Task to carry out:
Go through the records line by line. Report how many lines contain "which", with nothing else.

Material supplied:
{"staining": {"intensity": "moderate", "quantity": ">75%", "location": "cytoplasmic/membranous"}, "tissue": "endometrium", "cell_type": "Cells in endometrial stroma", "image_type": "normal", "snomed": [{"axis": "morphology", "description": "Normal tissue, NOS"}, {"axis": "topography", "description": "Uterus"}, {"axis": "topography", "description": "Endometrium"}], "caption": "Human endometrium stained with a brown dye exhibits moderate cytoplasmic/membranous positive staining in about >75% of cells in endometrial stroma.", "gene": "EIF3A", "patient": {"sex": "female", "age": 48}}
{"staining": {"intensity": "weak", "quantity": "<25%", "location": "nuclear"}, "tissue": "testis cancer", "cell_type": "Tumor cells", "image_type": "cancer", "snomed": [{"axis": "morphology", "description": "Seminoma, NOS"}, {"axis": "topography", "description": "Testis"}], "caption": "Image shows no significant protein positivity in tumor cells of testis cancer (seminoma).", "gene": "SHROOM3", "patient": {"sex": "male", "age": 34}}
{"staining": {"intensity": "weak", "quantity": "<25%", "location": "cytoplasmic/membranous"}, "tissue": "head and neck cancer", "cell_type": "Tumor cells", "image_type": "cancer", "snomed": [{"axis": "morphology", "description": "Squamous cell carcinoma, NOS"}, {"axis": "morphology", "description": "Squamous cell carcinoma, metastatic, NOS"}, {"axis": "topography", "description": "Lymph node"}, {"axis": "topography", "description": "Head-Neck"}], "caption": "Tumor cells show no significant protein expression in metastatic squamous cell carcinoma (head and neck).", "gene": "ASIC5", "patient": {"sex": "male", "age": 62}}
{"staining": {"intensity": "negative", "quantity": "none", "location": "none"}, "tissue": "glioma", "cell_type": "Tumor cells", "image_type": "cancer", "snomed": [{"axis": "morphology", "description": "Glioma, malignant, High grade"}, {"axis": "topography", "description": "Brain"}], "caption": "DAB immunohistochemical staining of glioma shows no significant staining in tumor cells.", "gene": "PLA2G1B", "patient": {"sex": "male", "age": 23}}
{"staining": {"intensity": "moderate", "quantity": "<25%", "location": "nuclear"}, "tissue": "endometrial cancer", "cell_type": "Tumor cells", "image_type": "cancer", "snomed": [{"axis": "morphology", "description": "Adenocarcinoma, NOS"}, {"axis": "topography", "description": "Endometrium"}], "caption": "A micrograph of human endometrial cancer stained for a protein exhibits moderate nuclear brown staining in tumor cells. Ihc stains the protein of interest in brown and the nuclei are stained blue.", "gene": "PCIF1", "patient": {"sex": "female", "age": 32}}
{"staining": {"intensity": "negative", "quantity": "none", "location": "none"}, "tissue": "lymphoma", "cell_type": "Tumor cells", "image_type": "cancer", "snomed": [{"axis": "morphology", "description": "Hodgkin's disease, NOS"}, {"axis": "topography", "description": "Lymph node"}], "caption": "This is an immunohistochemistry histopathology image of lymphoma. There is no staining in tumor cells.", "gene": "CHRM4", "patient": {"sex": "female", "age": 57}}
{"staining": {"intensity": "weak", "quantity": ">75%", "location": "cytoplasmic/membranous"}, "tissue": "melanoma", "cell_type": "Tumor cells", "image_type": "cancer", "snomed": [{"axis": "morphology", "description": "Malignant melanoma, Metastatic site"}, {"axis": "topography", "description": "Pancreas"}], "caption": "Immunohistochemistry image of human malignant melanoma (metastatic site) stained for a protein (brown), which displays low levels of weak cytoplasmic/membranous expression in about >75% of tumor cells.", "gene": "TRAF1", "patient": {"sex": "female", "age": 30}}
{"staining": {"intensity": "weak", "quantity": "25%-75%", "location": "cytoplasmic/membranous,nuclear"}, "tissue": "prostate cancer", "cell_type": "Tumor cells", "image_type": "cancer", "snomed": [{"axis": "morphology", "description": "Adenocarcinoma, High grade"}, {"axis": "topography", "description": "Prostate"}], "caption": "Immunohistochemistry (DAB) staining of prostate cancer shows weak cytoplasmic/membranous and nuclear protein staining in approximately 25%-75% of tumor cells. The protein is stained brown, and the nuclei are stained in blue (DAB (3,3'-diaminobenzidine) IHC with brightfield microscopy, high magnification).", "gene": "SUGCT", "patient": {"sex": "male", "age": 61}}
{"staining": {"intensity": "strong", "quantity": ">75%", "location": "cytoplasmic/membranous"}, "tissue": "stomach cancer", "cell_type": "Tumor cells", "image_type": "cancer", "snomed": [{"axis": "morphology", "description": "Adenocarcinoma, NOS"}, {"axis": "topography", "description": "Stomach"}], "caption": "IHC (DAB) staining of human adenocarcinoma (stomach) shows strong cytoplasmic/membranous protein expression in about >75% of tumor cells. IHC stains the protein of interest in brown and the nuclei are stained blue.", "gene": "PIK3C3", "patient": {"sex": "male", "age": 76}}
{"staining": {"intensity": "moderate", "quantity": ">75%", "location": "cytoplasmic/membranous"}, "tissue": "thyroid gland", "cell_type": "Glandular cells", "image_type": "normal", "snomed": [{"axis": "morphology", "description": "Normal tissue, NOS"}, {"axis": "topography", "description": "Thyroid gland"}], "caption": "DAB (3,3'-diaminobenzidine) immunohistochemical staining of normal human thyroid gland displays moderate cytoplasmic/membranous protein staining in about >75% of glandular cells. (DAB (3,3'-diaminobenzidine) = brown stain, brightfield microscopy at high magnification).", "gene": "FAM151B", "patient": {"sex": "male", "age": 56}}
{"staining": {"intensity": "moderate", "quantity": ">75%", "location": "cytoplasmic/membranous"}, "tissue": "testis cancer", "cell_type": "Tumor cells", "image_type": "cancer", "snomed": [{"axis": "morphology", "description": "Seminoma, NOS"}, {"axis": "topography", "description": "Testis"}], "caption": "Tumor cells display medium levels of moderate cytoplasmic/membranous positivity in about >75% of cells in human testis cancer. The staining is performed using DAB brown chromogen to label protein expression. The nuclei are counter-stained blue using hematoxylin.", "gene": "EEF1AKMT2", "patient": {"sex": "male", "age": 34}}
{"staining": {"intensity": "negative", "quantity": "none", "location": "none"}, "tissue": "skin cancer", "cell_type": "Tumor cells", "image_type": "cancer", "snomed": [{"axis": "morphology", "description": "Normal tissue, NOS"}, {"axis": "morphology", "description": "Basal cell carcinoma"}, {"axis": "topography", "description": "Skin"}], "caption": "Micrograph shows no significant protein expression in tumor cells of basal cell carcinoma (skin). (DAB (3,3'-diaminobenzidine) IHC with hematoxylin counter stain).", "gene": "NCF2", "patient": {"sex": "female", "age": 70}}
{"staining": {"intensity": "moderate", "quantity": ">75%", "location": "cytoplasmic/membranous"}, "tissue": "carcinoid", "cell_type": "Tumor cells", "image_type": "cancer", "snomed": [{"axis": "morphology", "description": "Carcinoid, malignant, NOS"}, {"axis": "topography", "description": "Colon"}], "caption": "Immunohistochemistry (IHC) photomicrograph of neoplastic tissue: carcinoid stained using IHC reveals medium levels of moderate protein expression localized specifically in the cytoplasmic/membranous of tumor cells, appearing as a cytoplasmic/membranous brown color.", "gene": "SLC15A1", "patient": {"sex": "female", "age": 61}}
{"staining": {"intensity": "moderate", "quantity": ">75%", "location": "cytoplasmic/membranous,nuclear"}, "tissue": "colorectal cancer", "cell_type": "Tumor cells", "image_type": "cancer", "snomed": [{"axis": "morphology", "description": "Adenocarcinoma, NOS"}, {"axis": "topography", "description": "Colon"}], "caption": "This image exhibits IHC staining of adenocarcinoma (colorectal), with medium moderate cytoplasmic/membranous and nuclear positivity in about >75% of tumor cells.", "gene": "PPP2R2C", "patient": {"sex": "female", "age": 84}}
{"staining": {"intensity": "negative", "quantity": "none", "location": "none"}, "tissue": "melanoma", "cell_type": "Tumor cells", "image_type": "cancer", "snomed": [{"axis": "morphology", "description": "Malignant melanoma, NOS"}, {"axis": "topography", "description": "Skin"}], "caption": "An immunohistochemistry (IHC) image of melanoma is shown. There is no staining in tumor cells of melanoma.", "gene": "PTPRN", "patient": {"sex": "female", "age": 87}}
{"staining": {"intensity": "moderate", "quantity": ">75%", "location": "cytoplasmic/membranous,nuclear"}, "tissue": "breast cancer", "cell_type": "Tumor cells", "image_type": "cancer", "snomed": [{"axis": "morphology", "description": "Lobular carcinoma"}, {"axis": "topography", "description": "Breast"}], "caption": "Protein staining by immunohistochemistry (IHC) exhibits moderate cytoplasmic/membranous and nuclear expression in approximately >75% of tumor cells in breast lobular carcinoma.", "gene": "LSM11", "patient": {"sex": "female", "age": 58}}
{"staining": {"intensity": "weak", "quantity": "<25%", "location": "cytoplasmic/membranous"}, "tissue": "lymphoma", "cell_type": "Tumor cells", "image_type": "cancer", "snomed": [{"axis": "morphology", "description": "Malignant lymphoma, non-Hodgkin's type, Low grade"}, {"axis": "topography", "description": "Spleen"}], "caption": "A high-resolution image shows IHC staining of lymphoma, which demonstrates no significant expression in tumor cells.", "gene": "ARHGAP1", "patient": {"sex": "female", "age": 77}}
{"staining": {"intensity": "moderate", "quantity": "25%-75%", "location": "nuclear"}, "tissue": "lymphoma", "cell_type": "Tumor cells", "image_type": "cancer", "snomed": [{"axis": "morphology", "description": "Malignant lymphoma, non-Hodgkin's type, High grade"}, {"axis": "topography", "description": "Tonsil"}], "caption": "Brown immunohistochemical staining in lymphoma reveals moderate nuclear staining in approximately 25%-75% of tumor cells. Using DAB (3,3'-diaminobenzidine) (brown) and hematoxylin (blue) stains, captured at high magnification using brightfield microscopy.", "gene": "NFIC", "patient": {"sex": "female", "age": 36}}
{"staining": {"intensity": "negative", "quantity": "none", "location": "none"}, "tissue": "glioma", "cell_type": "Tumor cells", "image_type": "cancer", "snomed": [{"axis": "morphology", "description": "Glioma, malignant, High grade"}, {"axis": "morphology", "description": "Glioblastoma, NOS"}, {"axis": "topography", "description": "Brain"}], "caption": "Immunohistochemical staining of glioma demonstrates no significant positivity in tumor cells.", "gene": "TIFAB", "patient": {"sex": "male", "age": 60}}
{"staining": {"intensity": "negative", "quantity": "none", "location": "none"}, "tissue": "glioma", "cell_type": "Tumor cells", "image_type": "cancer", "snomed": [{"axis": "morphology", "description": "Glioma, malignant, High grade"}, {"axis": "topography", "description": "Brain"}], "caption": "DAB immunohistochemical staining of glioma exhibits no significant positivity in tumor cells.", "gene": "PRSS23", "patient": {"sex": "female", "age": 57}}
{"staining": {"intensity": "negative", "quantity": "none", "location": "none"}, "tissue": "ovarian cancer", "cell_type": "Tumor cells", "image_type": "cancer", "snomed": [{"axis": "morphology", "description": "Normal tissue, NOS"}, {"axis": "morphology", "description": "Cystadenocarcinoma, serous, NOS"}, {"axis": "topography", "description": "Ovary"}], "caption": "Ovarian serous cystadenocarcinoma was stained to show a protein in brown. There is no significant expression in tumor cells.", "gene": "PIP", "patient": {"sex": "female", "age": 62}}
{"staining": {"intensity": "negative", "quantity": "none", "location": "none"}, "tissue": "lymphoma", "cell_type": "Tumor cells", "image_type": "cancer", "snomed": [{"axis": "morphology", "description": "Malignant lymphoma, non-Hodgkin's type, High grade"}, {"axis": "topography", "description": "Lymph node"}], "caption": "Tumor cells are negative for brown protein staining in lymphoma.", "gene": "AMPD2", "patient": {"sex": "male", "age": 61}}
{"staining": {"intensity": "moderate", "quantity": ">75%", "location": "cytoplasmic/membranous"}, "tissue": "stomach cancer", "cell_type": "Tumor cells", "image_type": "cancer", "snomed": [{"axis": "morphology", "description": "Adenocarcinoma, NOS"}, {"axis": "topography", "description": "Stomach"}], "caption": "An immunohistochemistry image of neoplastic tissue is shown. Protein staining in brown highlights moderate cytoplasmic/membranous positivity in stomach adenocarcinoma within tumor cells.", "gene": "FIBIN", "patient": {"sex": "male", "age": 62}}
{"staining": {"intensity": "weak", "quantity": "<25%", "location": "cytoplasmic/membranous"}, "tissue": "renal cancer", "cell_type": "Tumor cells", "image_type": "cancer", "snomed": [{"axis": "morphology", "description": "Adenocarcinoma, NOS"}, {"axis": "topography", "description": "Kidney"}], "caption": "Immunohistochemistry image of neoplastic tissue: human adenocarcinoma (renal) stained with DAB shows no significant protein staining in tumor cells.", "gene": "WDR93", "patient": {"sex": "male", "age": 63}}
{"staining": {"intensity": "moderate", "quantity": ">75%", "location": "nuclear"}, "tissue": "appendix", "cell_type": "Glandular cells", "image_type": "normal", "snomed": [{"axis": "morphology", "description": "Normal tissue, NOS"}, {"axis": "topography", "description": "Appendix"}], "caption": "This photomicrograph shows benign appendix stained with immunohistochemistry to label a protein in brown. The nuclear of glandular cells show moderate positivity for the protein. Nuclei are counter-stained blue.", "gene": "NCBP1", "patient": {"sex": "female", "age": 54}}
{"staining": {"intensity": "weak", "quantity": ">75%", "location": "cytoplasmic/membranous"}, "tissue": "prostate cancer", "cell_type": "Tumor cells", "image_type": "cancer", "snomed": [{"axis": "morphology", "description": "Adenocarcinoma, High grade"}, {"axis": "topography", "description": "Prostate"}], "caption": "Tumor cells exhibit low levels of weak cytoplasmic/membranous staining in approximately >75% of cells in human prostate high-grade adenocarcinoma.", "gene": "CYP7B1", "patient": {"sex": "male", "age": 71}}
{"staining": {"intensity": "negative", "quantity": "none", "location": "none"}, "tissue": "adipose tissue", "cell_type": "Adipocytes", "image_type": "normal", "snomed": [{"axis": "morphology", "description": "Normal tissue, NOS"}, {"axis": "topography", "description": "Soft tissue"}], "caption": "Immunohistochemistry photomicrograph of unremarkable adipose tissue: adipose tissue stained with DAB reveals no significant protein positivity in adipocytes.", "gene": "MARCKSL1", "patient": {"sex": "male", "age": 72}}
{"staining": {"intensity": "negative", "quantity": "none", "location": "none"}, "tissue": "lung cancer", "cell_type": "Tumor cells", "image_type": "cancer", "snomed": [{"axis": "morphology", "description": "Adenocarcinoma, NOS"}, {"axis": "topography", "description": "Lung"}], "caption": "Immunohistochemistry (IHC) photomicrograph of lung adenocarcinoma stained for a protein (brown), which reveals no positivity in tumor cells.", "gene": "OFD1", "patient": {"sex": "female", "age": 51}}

Solution to this task:
3